Aim. In the text on Studio Azzurro's collaboration with Roberto Musci and Giovanni Venosta, during which years did Musci and Venosta compose music for Studio Azzurro's works?

─── Extract

The collaboration between Roberto Musci, Giovanni Venosta and Studio Azzurro belongs to a formative period in the history of Italian video art, when moving images, sound, architecture and electronic technologies began to converge within immersive environments.
Between 1984 and 1990, Musci and Venosta composed music and created sound materials for a series of video environments, installations and theatrical works by Studio Azzurro. In these projects, sound was conceived not merely as an accompaniment to the images, but as an active component of the spatial and perceptual experience.
Studio Azzurro’s exploration of electronic images, video environments and technological languages found a natural counterpart in Musci and Venosta’s musical research: a hybrid vocabulary combining acoustic instruments, electronic processing, field recordings, fragments of memory and musical traditions from different parts of the world.
Within these works, music functions as a form of perceptual architecture. It extends the image into the surrounding space, evokes unseen geographies and establishes a dialogue between physical presence, technological representation, memory and imagination.
Studio Azzurro is an artistic research group internationally recognised for its pioneering work in video, interactive technologies and immersive environments.
Its early video environments challenged the conventional boundaries of the screen, transforming electronic images into spatial, architectural and theatrical experiences. Sound and music played an essential role in this process, contributing rhythm, atmosphere, narrative tension and a further dimension of movement within the installations.
Due Piramidi (Two Pyramids) — Milan, 1984
Storie per Corse — Volterra, 1985
Sipario Elettronico (Electronic Curtain) — Ivrea, 1985
La Terra del Cielo (The Land of the Sky) — Milan, 1986
Correva come un lungo Segno Bianco — Rome, 1986
Il segno Involato (The Stolen Sign) — Taormina, 1990
Traiettorie Celesti (Celestial Trajectories) — Cavaillon, France, 1990
The catalogue accompanying the retrospective exhibition held at Palazzo Reale in Milan from 9 April to 4 September 2016, STUDIO AZZURRO: Sensitive Images, brings together thirty-five years of work. Introduced by texts by Studio Azzurro and Valentina Valentini, as well as a contribution by Andrea Balzola, it collects writings that marked the most significant stages in the group’s artistic development. It also includes previously unpublished material, such as the following text.
Why Blue?
Our choices and working methods led us to establish an autonomous, organised and self-sufficient entity, independent—by both necessity and conviction—from the art system. From the very beginning, we inherited this name from the original photographic studio.

──────
─── Stored data

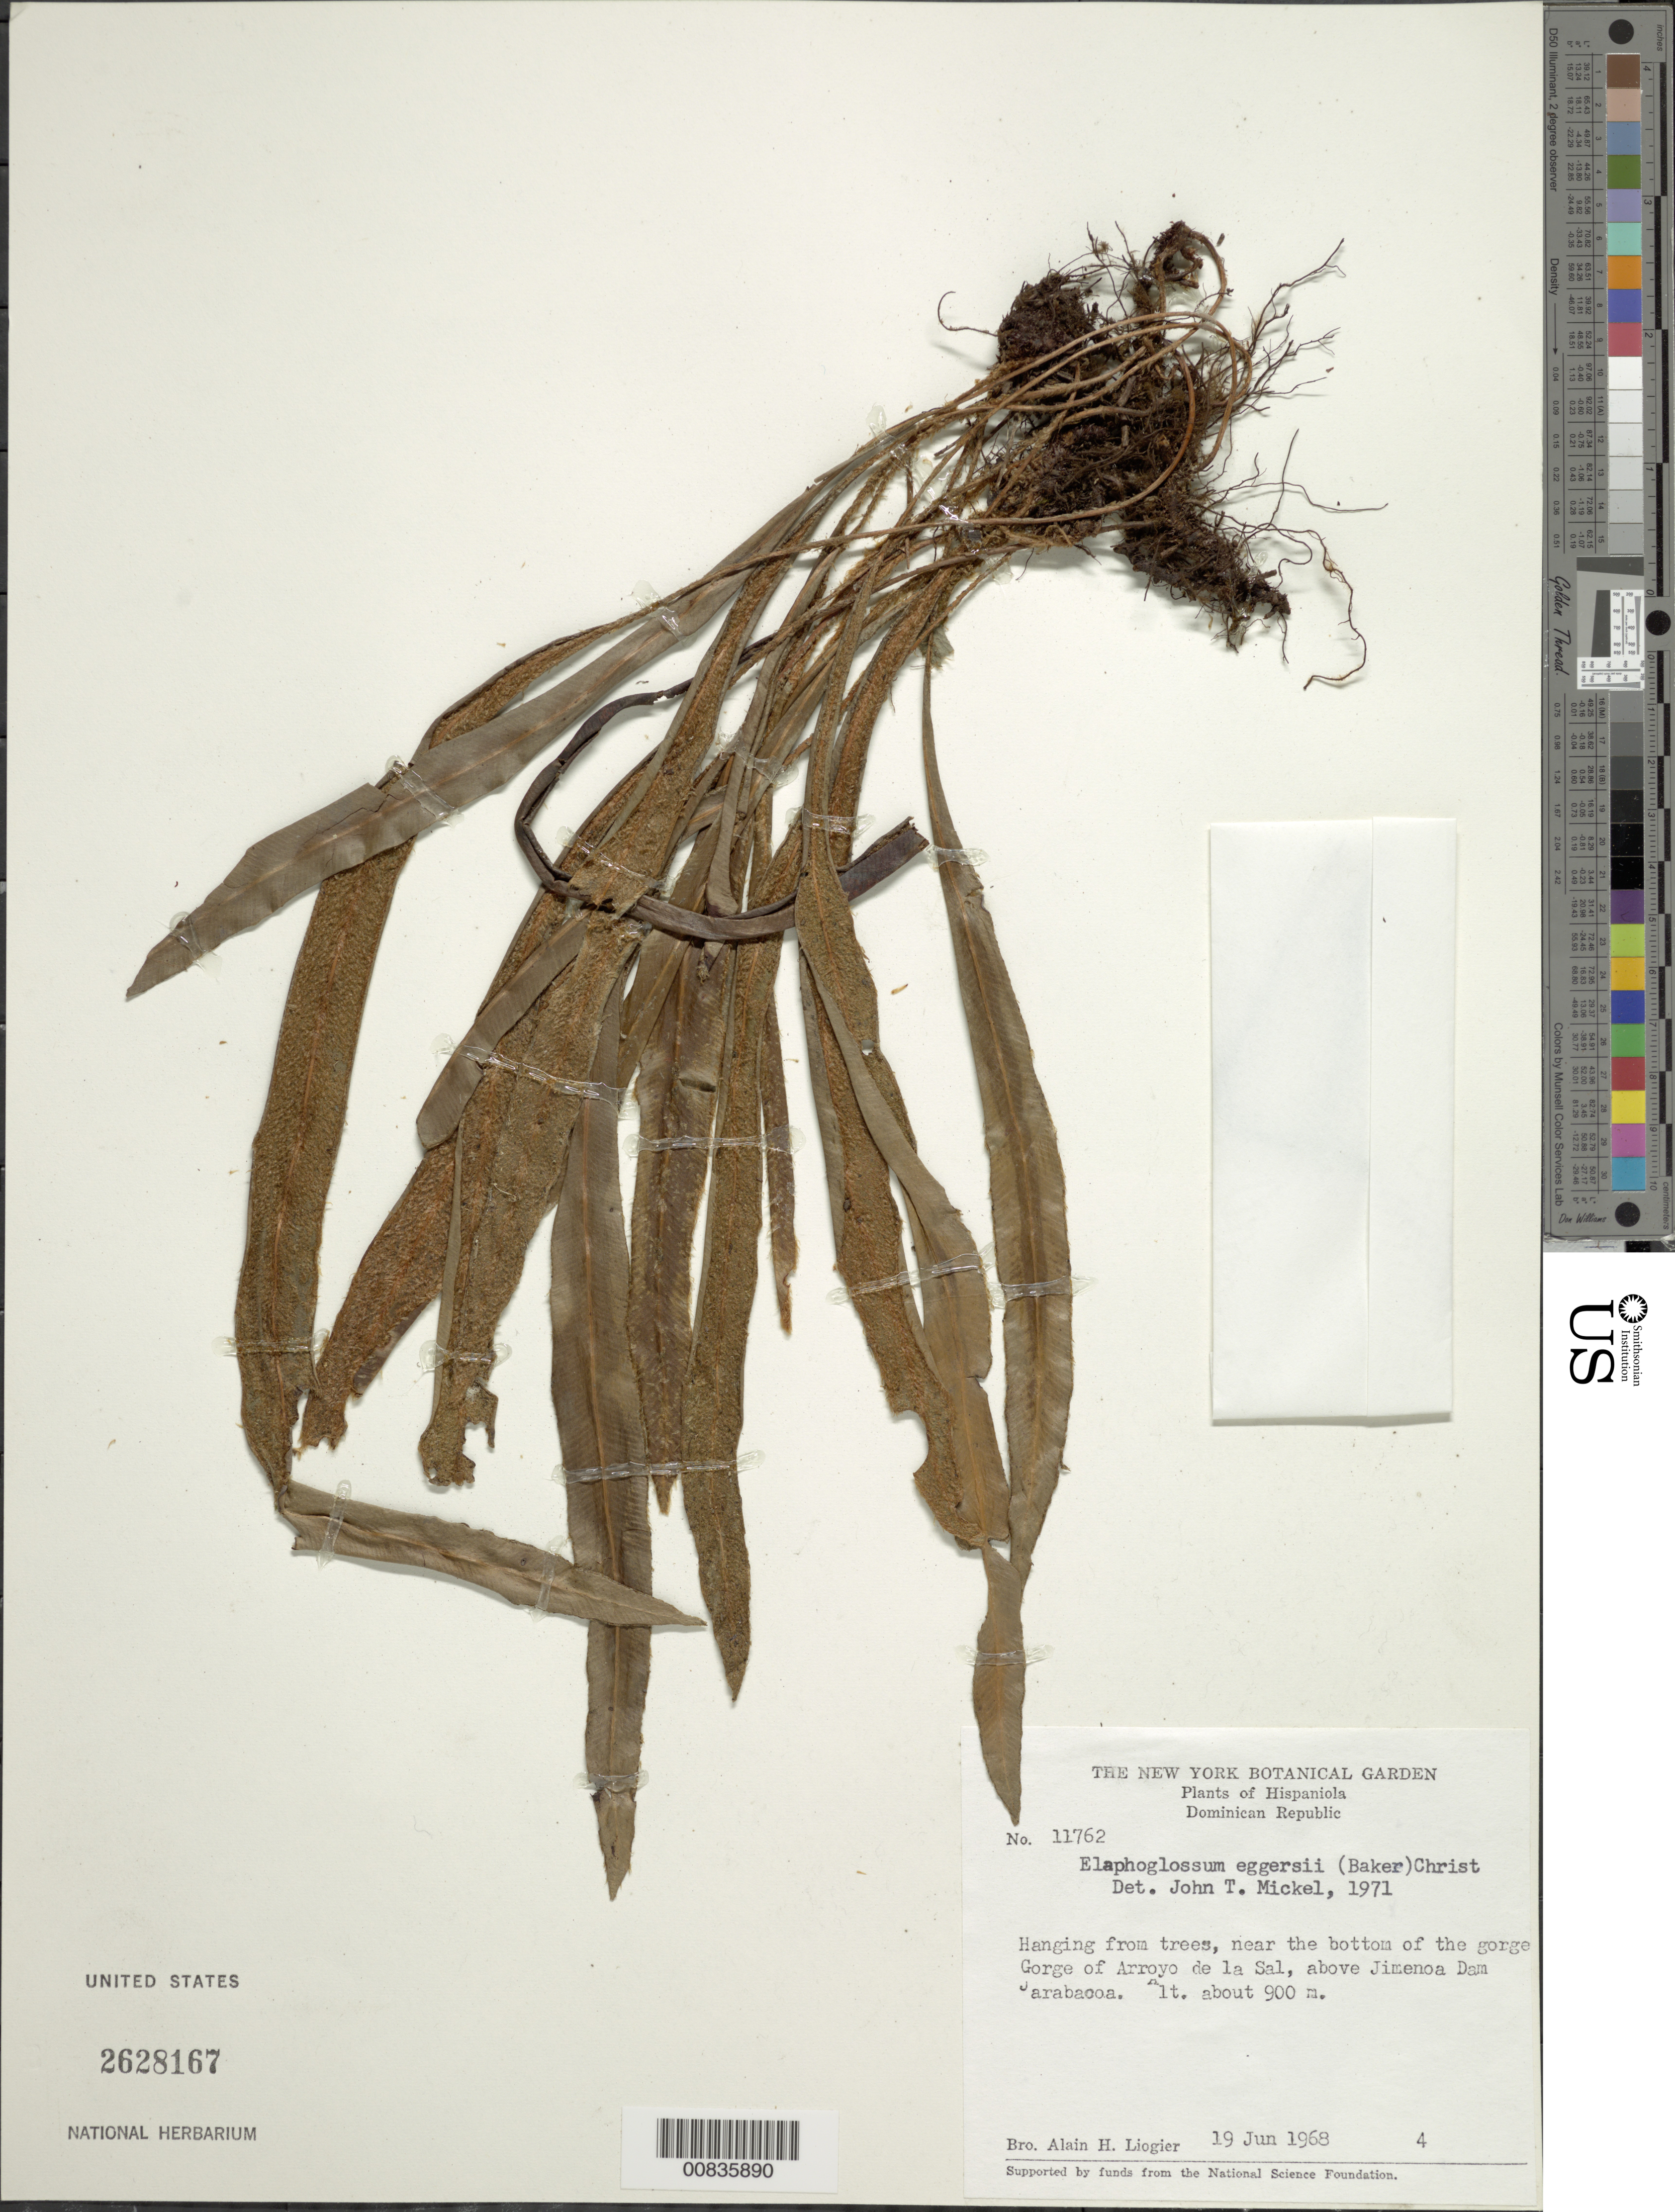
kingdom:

──────

Answer to this problem. From 1984 to 1990.